Think for a moment on how it all started for Mary. An angel appeared to her when she was a young virgin to tell her she was chosen by God to have the baby Jesus who would be the Savior of the world. She was frightened at first, but after  being reassured by the Angel Gabriel of God’s favor for her, she said yes to God’s plan even though it meant difficulties for her. She trusted God to protect her and take care of the possible risks, such as the fact  that was a woman who was engaged but not yet married to be found pregnant could have meant being stoned to death.

When Jesus was born, she gave birth in a stable for the animals. She went through the pains of child birth with animals standing around. She had to place her newborn baby in a manger which was a feeding trough for animals. It was a very humble way for her baby the Savior of the world to be born. However, some shepherds came to visit to tell her and Joseph about the angelica choir that announced the birth of Jesus to them.

Then when Jesus was 8 days old, Mary and Joseph took baby Jesus to the temple to present Him to God. An old man Simeon who was a prophet took the baby Jesus in his arms and thanked God for letting him see Jesus. He then spoke to Mary and Joseph about how Jesus was the promised one from God. He said something to Mary that no mother would want to hear. He told her, “and a sword will pierce your own soul too.” On a joyous day of presenting her baby to God, Simeon spoke of her suffering as Jesus suffered.

Then she had to flee with Joseph and baby Jesus to Egypt because King Herod wanted to kill baby Jesus. She experienced life on the run as a refugee with a baby in her arms. About 33 years later, she was there when Jesus died on the cross watching His torturous death unable to comfort Him.

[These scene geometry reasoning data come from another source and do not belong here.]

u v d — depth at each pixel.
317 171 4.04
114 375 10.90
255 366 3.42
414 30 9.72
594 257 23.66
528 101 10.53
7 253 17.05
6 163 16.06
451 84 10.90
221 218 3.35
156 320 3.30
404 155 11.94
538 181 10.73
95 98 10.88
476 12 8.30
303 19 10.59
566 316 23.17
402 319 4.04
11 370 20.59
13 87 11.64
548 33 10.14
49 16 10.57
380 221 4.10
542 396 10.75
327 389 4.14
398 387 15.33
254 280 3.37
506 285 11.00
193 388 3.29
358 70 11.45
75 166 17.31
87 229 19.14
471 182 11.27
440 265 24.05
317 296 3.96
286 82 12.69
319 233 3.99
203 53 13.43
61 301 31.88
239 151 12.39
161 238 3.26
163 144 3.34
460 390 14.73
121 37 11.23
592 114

Mary said yes to God’s plan and agreed to be the mother of Jesus. She did not know everything that was in front of her in life, but she accepted the call of God to be Jesus’ mother and to love Him and care for Him. She loved Him even though it meant risk to herself just like some mothers do when they become mothers. She experienced the joys of seeing the wonderful things Jesus did just as many mothers rejoice in the accomplishments of their children. She was there when He died on the cross watching Him suffer just as some mothers who have the terrible misfortune if watching their children die. Through all of these things she was His mother which means she loved Jesus in a way that no one else ever will. She is a great example for all of us, but on this Mother’s Day my hope is that any mother who reads this is encouraged by Mary’s example.